(Description of the task) Search the listing below for the line containing "(k) to interfere". From there through the line containing "You expressly agree", transcribe every line exactly, both ends included.

------------------------------------------------

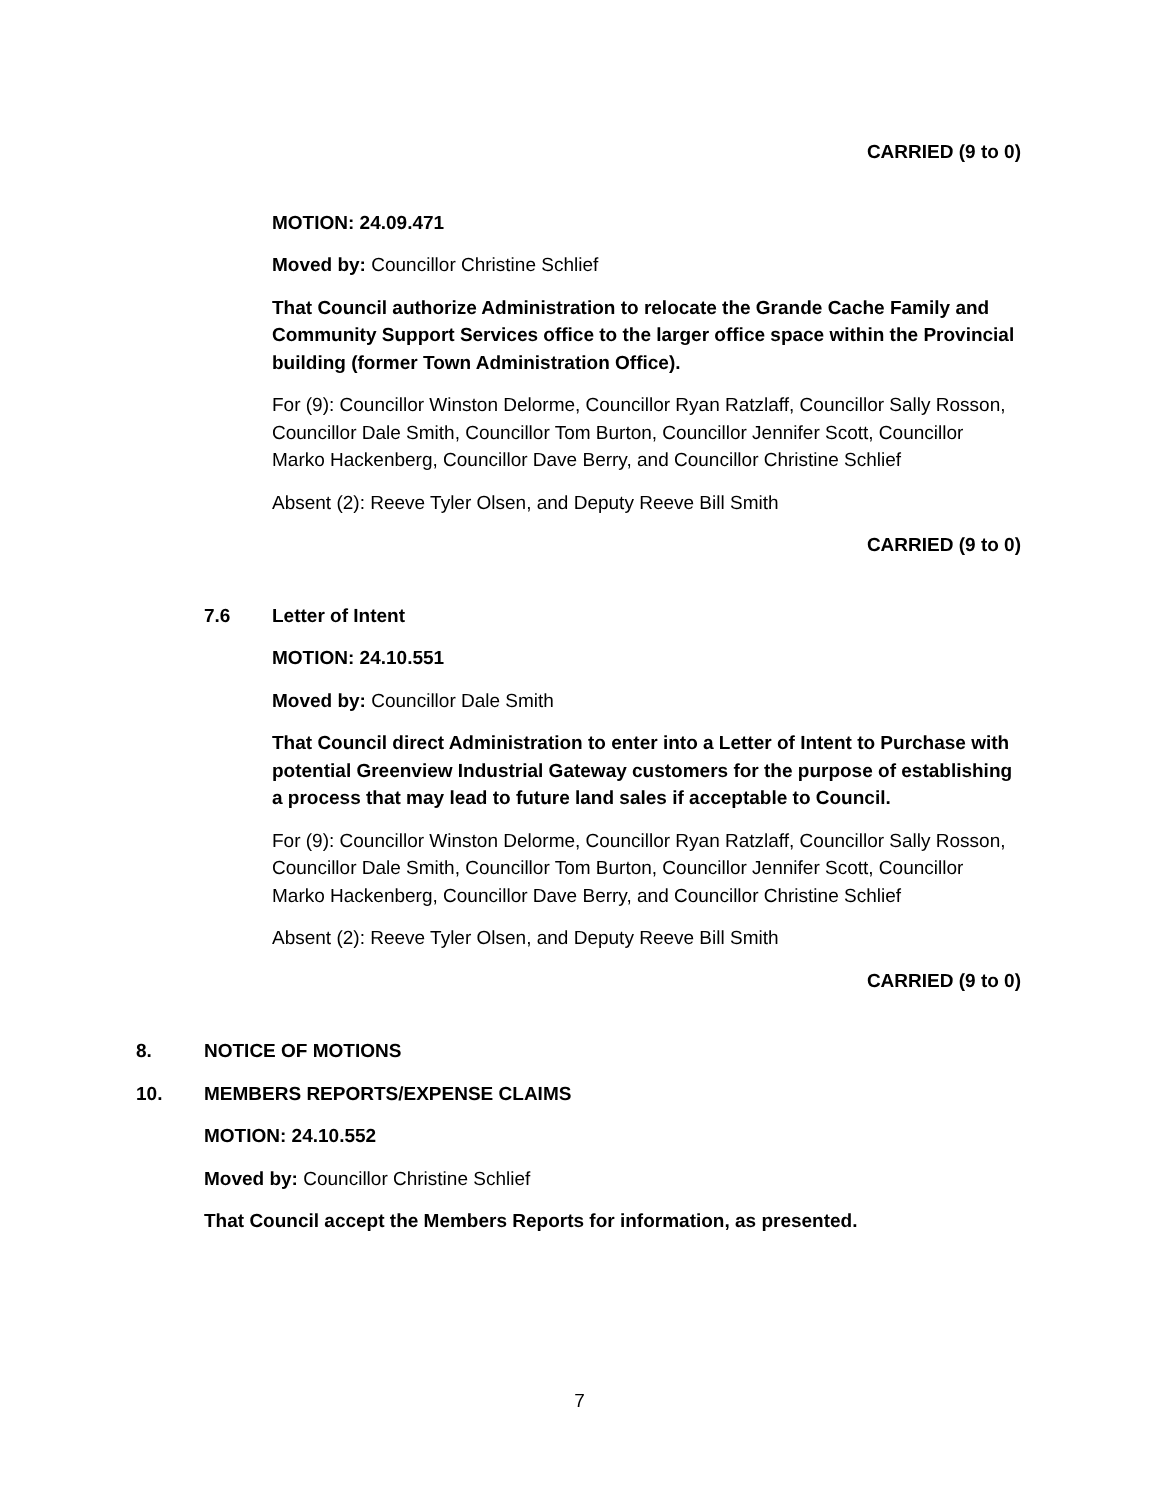CARRIED (9 to 0)
MOTION: 24.09.471
Moved by: Councillor Christine Schlief
That Council authorize Administration to relocate the Grande Cache Family and Community Support Services office to the larger office space within the Provincial building (former Town Administration Office).
For (9): Councillor Winston Delorme, Councillor Ryan Ratzlaff, Councillor Sally Rosson, Councillor Dale Smith, Councillor Tom Burton, Councillor Jennifer Scott, Councillor Marko Hackenberg, Councillor Dave Berry, and Councillor Christine Schlief
Absent (2): Reeve Tyler Olsen, and Deputy Reeve Bill Smith
CARRIED (9 to 0)
7.6 Letter of Intent
MOTION: 24.10.551
Moved by: Councillor Dale Smith
That Council direct Administration to enter into a Letter of Intent to Purchase with potential Greenview Industrial Gateway customers for the purpose of establishing a process that may lead to future land sales if acceptable to Council.
For (9): Councillor Winston Delorme, Councillor Ryan Ratzlaff, Councillor Sally Rosson, Councillor Dale Smith, Councillor Tom Burton, Councillor Jennifer Scott, Councillor Marko Hackenberg, Councillor Dave Berry, and Councillor Christine Schlief
Absent (2): Reeve Tyler Olsen, and Deputy Reeve Bill Smith
CARRIED (9 to 0)
8. NOTICE OF MOTIONS
10. MEMBERS REPORTS/EXPENSE CLAIMS
MOTION: 24.10.552
Moved by: Councillor Christine Schlief
That Council accept the Members Reports for information, as presented.
7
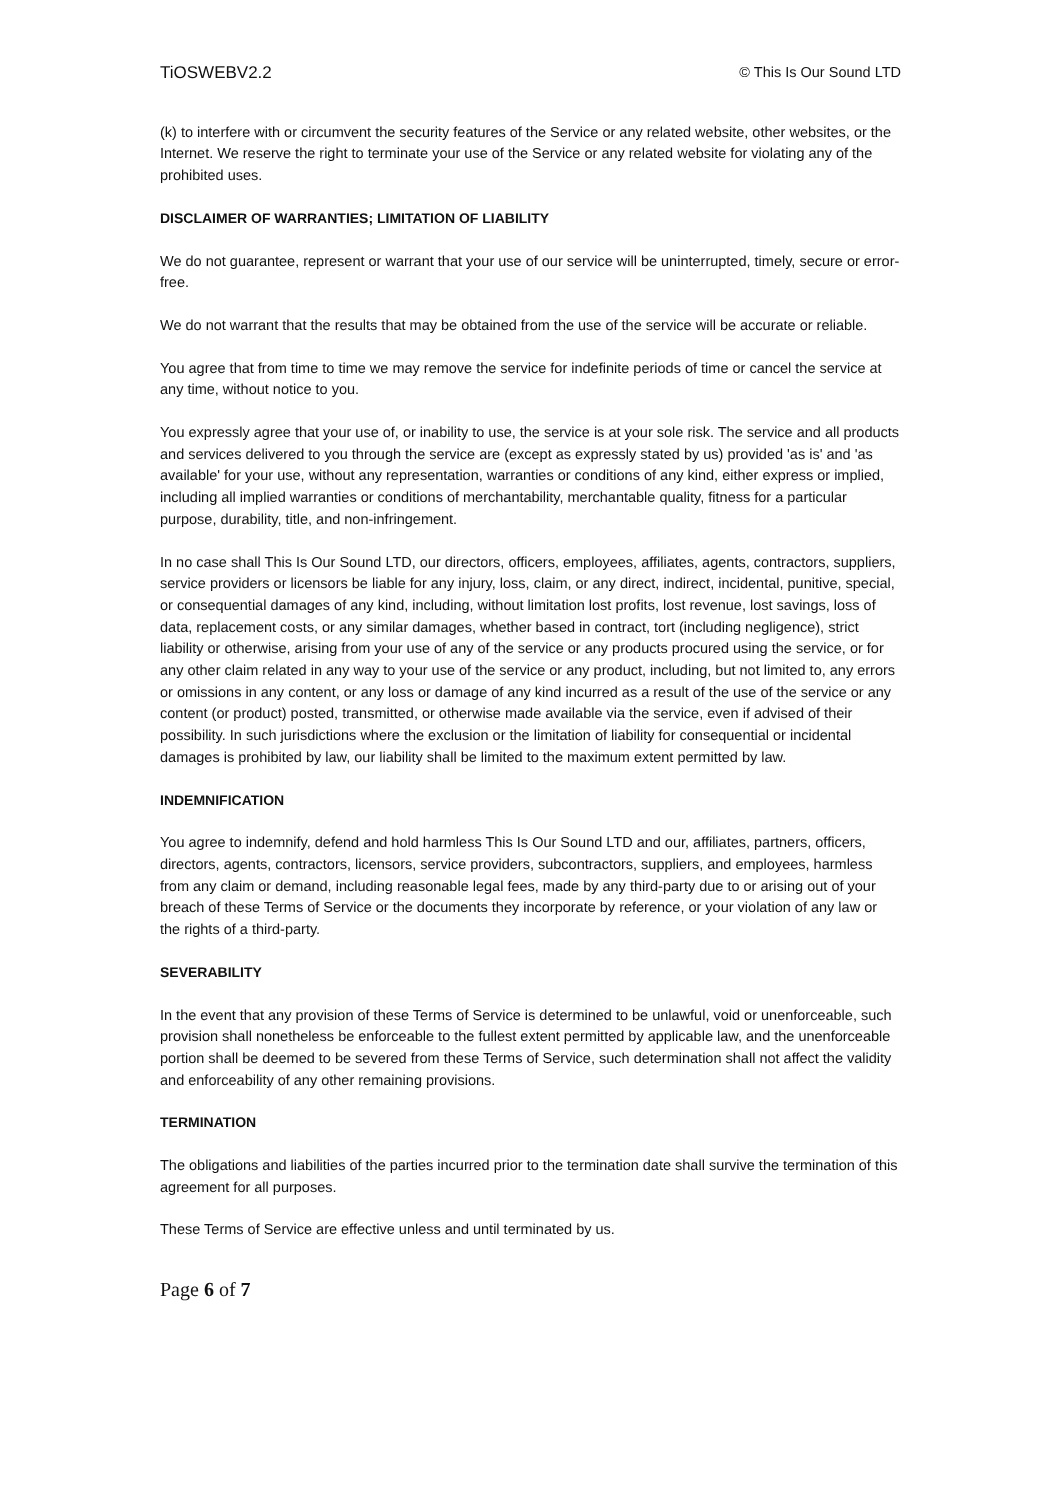TiOSWEBV2.2 © This Is Our Sound LTD
(k) to interfere with or circumvent the security features of the Service or any related website, other websites, or the Internet. We reserve the right to terminate your use of the Service or any related website for violating any of the prohibited uses.
DISCLAIMER OF WARRANTIES; LIMITATION OF LIABILITY
We do not guarantee, represent or warrant that your use of our service will be uninterrupted, timely, secure or error-free.
We do not warrant that the results that may be obtained from the use of the service will be accurate or reliable.
You agree that from time to time we may remove the service for indefinite periods of time or cancel the service at any time, without notice to you.
You expressly agree that your use of, or inability to use, the service is at your sole risk. The service and all products and services delivered to you through the service are (except as expressly stated by us) provided 'as is' and 'as available' for your use, without any representation, warranties or conditions of any kind, either express or implied, including all implied warranties or conditions of merchantability, merchantable quality, fitness for a particular purpose, durability, title, and non-infringement.
In no case shall This Is Our Sound LTD, our directors, officers, employees, affiliates, agents, contractors, suppliers, service providers or licensors be liable for any injury, loss, claim, or any direct, indirect, incidental, punitive, special, or consequential damages of any kind, including, without limitation lost profits, lost revenue, lost savings, loss of data, replacement costs, or any similar damages, whether based in contract, tort (including negligence), strict liability or otherwise, arising from your use of any of the service or any products procured using the service, or for any other claim related in any way to your use of the service or any product, including, but not limited to, any errors or omissions in any content, or any loss or damage of any kind incurred as a result of the use of the service or any content (or product) posted, transmitted, or otherwise made available via the service, even if advised of their possibility. In such jurisdictions where the exclusion or the limitation of liability for consequential or incidental damages is prohibited by law, our liability shall be limited to the maximum extent permitted by law.
INDEMNIFICATION
You agree to indemnify, defend and hold harmless This Is Our Sound LTD and our, affiliates, partners, officers, directors, agents, contractors, licensors, service providers, subcontractors, suppliers, and employees, harmless from any claim or demand, including reasonable legal fees, made by any third-party due to or arising out of your breach of these Terms of Service or the documents they incorporate by reference, or your violation of any law or the rights of a third-party.
SEVERABILITY
In the event that any provision of these Terms of Service is determined to be unlawful, void or unenforceable, such provision shall nonetheless be enforceable to the fullest extent permitted by applicable law, and the unenforceable portion shall be deemed to be severed from these Terms of Service, such determination shall not affect the validity and enforceability of any other remaining provisions.
TERMINATION
The obligations and liabilities of the parties incurred prior to the termination date shall survive the termination of this agreement for all purposes.
These Terms of Service are effective unless and until terminated by us.
Page 6 of 7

------------------------------------------------

(Reply)
(k) to interfere with or circumvent the security features of the Service or any related website, other websites, or the Internet. We reserve the right to terminate your use of the Service or any related website for violating any of the prohibited uses.
DISCLAIMER OF WARRANTIES; LIMITATION OF LIABILITY
We do not guarantee, represent or warrant that your use of our service will be uninterrupted, timely, secure or error-free.
We do not warrant that the results that may be obtained from the use of the service will be accurate or reliable.
You agree that from time to time we may remove the service for indefinite periods of time or cancel the service at any time, without notice to you.
You expressly agree that your use of, or inability to use, the service is at your sole risk. The service and all products and services delivered to you through the service are (except as expressly stated by us) provided 'as is' and 'as available' for your use, without any representation, warranties or conditions of any kind, either express or implied, including all implied warranties or conditions of merchantability, merchantable quality, fitness for a particular purpose, durability, title, and non-infringement.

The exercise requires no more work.